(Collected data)
········
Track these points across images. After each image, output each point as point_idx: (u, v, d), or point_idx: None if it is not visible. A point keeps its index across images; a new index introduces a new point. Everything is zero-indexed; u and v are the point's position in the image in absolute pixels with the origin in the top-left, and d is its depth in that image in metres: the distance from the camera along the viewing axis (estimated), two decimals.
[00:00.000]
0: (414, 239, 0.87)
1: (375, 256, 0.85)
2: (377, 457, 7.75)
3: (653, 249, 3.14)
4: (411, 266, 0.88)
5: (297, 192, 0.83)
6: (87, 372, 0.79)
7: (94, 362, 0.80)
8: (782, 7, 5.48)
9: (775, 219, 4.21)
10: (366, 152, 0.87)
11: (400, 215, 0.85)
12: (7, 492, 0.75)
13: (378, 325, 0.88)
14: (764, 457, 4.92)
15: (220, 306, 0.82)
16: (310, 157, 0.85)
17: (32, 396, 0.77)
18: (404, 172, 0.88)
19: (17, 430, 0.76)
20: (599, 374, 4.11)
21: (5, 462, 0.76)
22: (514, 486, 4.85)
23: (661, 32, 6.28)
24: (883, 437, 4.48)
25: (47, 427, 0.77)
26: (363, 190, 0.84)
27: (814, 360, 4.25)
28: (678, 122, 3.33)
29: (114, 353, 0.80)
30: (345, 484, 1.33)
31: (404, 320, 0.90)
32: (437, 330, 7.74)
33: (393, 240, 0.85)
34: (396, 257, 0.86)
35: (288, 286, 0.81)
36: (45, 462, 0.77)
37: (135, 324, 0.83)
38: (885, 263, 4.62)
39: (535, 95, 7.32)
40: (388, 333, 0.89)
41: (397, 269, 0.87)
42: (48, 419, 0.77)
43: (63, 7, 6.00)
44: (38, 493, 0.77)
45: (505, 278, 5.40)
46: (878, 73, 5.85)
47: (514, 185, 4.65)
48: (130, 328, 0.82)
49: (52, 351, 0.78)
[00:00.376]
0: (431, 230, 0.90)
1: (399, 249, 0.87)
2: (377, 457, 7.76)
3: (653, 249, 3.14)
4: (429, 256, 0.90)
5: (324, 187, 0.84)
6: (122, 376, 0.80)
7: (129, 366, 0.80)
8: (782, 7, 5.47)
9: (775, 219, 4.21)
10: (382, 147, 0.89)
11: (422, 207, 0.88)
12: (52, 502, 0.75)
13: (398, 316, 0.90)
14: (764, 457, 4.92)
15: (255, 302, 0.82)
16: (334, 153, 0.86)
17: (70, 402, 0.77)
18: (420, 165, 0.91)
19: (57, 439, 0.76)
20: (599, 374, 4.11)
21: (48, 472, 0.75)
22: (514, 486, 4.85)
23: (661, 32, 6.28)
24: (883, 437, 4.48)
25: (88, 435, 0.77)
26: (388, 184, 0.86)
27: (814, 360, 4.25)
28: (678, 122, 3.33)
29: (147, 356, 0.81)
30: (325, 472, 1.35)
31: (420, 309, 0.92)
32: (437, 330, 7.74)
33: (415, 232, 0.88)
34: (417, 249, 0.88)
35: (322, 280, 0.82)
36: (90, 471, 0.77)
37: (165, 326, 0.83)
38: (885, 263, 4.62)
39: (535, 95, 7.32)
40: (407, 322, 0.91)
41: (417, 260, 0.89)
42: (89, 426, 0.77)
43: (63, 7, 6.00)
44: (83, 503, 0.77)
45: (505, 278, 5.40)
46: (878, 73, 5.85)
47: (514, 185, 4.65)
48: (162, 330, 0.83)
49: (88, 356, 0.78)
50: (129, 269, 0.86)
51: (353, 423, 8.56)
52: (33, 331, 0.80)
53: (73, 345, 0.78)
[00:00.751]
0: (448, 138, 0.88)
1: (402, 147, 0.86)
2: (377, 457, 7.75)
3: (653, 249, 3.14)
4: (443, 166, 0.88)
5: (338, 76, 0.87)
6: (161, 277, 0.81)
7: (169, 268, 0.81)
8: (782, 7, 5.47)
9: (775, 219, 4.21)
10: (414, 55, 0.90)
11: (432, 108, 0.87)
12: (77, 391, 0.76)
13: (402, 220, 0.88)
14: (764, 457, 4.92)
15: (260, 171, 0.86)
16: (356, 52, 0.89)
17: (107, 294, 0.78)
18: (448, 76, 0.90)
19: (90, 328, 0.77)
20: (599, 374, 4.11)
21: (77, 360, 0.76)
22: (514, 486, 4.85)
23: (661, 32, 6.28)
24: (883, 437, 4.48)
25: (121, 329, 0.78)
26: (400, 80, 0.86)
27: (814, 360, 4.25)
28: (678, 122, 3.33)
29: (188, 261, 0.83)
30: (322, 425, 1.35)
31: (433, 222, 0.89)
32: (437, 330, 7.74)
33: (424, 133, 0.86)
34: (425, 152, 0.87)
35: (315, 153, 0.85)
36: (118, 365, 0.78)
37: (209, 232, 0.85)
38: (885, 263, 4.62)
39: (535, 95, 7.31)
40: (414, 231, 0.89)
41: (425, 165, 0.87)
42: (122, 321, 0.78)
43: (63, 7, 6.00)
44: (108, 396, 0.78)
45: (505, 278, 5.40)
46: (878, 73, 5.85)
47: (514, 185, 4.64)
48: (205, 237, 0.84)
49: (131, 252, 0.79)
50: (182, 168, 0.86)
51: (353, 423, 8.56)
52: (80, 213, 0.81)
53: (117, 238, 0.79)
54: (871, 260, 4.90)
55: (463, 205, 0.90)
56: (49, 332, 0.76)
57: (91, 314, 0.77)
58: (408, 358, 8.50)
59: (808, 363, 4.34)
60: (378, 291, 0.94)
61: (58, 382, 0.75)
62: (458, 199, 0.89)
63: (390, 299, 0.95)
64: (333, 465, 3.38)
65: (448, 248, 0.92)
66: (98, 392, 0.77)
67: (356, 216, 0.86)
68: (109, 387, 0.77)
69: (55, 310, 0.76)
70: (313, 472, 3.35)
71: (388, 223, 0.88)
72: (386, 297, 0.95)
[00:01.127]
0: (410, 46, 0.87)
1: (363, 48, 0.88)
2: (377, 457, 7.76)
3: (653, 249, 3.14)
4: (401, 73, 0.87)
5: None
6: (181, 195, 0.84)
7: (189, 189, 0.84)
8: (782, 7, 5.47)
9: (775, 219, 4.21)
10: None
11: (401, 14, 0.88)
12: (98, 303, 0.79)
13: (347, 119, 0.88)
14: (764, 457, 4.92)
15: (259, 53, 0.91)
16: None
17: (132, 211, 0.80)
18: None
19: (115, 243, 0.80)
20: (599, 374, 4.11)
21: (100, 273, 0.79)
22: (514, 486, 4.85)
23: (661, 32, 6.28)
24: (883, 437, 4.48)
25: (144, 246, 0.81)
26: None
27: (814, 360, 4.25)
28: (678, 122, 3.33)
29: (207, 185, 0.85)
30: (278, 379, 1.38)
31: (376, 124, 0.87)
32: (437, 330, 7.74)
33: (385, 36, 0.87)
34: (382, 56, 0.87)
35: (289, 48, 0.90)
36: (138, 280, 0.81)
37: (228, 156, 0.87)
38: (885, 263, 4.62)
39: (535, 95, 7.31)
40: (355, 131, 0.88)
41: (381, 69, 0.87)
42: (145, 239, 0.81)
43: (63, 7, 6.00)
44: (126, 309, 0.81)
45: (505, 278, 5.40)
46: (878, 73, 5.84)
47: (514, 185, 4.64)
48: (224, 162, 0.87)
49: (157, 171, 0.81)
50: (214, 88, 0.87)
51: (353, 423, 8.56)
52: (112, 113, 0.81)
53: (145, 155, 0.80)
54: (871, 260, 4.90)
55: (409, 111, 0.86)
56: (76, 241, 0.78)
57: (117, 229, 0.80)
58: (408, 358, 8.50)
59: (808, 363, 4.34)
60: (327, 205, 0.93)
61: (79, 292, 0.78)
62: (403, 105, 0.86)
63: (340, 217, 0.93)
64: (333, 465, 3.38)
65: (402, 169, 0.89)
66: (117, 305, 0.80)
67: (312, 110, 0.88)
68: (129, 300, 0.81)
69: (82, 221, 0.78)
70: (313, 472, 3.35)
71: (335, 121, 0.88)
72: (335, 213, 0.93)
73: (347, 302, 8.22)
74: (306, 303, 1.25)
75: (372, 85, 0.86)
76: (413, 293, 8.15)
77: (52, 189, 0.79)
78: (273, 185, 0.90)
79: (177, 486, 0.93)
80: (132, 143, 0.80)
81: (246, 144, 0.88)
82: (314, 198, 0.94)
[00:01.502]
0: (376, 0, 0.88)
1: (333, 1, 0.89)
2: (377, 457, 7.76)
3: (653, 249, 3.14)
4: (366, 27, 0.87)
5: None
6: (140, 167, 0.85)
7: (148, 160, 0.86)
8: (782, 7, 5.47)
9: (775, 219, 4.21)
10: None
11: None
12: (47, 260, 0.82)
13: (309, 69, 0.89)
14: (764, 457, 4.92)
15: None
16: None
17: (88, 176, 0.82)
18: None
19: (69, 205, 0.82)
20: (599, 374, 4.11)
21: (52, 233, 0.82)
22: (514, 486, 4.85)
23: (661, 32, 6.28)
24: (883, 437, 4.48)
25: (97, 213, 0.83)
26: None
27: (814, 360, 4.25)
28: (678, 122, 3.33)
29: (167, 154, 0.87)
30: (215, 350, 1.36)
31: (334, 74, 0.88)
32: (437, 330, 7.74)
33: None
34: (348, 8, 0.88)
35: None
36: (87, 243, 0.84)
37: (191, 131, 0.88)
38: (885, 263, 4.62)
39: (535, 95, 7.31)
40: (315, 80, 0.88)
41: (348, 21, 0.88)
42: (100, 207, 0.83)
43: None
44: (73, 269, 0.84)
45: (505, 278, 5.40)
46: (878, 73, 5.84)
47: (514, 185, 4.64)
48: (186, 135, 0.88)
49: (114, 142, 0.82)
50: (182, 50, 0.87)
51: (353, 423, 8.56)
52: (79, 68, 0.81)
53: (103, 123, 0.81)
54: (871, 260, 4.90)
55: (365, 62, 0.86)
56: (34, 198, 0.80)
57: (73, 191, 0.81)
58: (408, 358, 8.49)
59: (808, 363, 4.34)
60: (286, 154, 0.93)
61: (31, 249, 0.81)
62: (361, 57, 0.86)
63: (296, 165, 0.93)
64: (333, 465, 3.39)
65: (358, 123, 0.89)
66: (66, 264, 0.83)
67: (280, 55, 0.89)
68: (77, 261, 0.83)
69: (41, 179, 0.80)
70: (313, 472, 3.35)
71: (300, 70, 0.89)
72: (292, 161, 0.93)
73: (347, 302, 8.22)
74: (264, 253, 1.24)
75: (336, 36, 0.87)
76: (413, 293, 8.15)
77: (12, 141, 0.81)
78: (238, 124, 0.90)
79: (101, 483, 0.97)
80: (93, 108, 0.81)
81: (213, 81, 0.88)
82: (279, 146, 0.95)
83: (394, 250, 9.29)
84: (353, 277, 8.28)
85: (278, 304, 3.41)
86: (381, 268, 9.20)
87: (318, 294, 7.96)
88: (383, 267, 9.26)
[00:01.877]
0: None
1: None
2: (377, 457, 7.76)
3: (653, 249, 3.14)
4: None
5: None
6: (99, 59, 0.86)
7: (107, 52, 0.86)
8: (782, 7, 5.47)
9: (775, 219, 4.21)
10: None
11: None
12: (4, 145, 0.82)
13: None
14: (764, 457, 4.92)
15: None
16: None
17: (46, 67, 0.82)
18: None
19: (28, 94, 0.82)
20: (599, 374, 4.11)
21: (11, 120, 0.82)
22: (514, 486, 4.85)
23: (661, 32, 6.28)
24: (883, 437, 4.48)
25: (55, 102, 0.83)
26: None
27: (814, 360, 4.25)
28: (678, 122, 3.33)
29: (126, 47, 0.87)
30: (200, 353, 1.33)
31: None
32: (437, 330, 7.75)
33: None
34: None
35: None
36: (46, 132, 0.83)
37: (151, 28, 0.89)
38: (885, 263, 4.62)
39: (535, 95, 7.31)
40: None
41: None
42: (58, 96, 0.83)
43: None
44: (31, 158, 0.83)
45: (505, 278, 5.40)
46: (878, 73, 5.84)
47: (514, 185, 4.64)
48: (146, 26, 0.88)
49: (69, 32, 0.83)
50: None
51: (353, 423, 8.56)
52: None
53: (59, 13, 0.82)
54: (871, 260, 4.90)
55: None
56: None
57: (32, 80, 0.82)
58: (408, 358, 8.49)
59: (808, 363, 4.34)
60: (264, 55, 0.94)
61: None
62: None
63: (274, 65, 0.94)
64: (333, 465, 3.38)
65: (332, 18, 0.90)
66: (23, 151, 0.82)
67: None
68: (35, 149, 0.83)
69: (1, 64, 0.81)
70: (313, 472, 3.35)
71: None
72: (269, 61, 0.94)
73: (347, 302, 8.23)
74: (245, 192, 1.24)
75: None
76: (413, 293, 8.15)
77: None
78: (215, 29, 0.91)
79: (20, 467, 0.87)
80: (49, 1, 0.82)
········
_Exercise goal_
Output the lines above between the one holding "1: (333, 1, 0.89)" and the one holding "52: (79, 68, 0.81)", inclusive, with nothing before or after them.

_Result below_
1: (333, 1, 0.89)
2: (377, 457, 7.76)
3: (653, 249, 3.14)
4: (366, 27, 0.87)
5: None
6: (140, 167, 0.85)
7: (148, 160, 0.86)
8: (782, 7, 5.47)
9: (775, 219, 4.21)
10: None
11: None
12: (47, 260, 0.82)
13: (309, 69, 0.89)
14: (764, 457, 4.92)
15: None
16: None
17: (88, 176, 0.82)
18: None
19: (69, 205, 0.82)
20: (599, 374, 4.11)
21: (52, 233, 0.82)
22: (514, 486, 4.85)
23: (661, 32, 6.28)
24: (883, 437, 4.48)
25: (97, 213, 0.83)
26: None
27: (814, 360, 4.25)
28: (678, 122, 3.33)
29: (167, 154, 0.87)
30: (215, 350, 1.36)
31: (334, 74, 0.88)
32: (437, 330, 7.74)
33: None
34: (348, 8, 0.88)
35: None
36: (87, 243, 0.84)
37: (191, 131, 0.88)
38: (885, 263, 4.62)
39: (535, 95, 7.31)
40: (315, 80, 0.88)
41: (348, 21, 0.88)
42: (100, 207, 0.83)
43: None
44: (73, 269, 0.84)
45: (505, 278, 5.40)
46: (878, 73, 5.84)
47: (514, 185, 4.64)
48: (186, 135, 0.88)
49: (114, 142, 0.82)
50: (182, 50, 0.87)
51: (353, 423, 8.56)
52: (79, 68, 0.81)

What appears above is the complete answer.